Segundo a companhia, o resultado foi favorecido pela qualidade da carteira, pelo desenvolvimento positivo de sinistros de anos anteriores e por perdas com catástrofes naturais inferiores às expectativas.

Durante o período, a empresa anunciou parcerias exclusivas com a Bajaj General Insurance, na Índia, e a GNP Seguros, no México, com o objetivo de ampliar sua atuação em dois dos mercados de seguros corporativos de maior crescimento no mundo.

A área de resseguros de Vida e Saúde (L&H Re) encerrou o semestre com lucro líquido de US$ 1,0 bilhão, alta de 21% sobre igual período de 2025.

O resultado foi impulsionado por margens de subscrição consideradas saudáveis e pela experiência favorável de mortalidade nos Estados Unidos. A receita de seguros cresceu 6%, para US$ 8,4 bilhões.

Mudanças na liderança

A Swiss Re também anunciou mudanças na alta administração.
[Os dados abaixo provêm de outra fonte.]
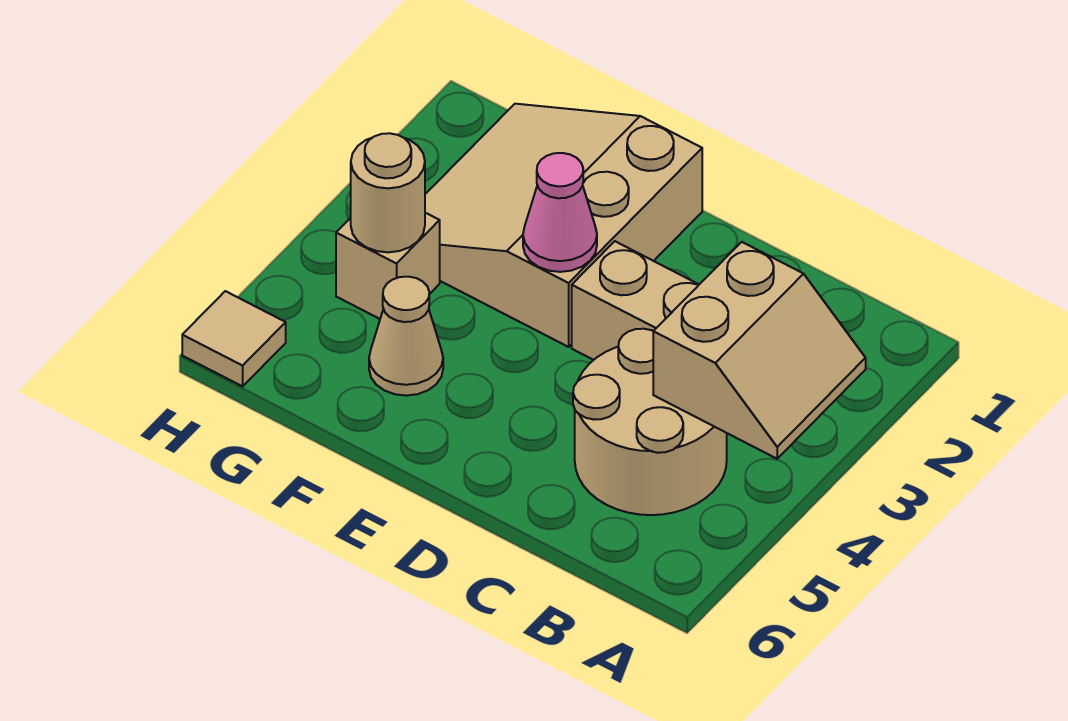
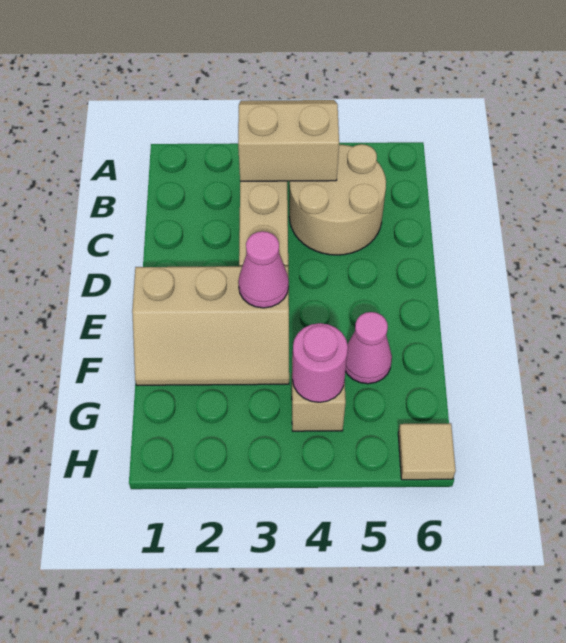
tan 3x3 slope [425,104,702,347] -> tan 2x3 slope [132,266,289,385]
tan 1x1 cone [369,277,443,396] -> pink 1x1 cone [345,312,392,384]
tan 1x1 round brick [351,133,425,252] -> pink 1x1 round brick [292,323,348,402]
Velina Peneva, atual diretora de investimentos (CIO) do grupo, assumirá a liderança da L&H Re a partir de 1º de outubro de 2026, substituindo Paul Murray. Para a posição de CIO do grupo foi nomeado Martin Zingg, atual diretor de Desenvolvimento Corporativo e Mercados de Capitais.
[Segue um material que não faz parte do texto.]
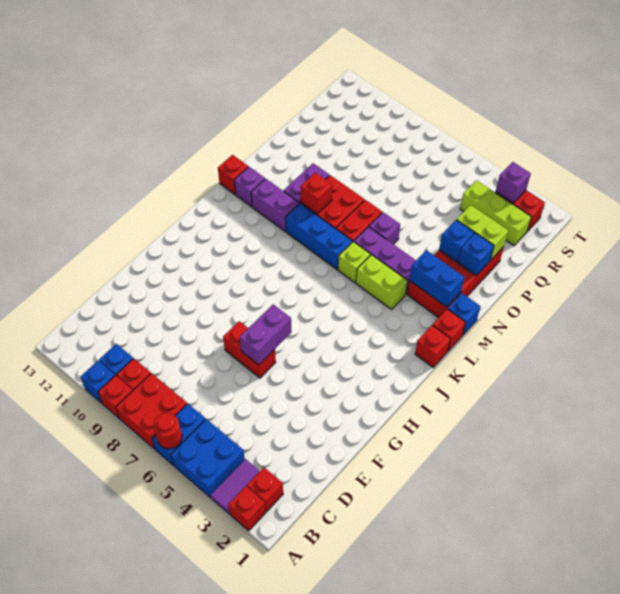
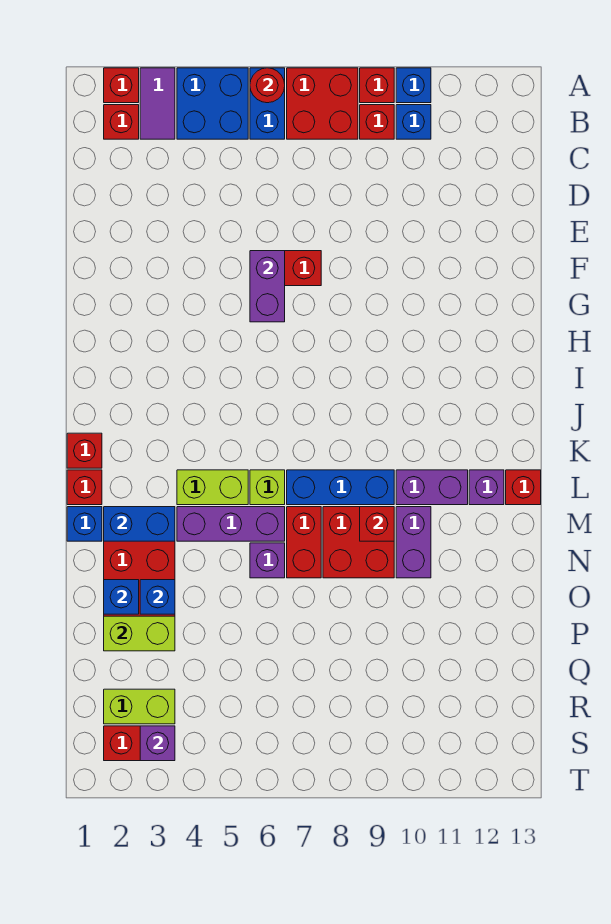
lime 1x3 brick [460,180,531,246] -> lime 1x2 brick [104,689,175,724]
“As nomeações refletem a profundidade do nosso talento interno e posicionam a Swiss Re de forma favorável para consolidar seu bom momento. Velina traz uma forte liderança e profunda experiência em alocação disciplinada de capital para riscos complexos e de longa duração, além de uma compreensão singular das questões relevantes para o cliente, que são centrais para o negócio de Seguros de Vida e Responsabilidade Civil. Enquanto isso, a vasta experiência em investimentos de Martin e mais de três décadas de liderança no setor de seguros contribuirão para fortalecer ainda mais nossa área de investimentos. Agradecemos a Paul por seu excepcional comprometimento, pelo valioso serviço prestado e pela colaboração extremamente profissional ao longo dos últimos 23 anos. Lamentamos sinceramente sua saída e desejamos a ele sucesso contínuo e tudo de bom, tanto na vida profissional quanto pessoal”, afirmou Berger.

Ao comentar as perspectivas para o restante do ano, o executivo destacou a confiança da companhia em atingir suas metas financeiras.

“Os fortes resultados financeiros do primeiro semestre nos colocam em uma posição favorável para atingirmos nossas metas financeiras para 2026, enquanto permanecemos vigilantes à medida que nos aproximamos do pico da temporada de furacões. Olhando além deste ano, vemos a demanda por resseguros e expertise em gestão de riscos continuar crescendo em um mundo em rápida transformação. Ao investir em dados, tecnologia e inteligência artificial, estamos construindo as capacidades que nos permitirão atender melhor a essa crescente demanda, ajudar nossos clientes a navegar em um cenário de riscos cada vez mais complexo e criar valor a longo prazo para nossos acionistas”, concluiu.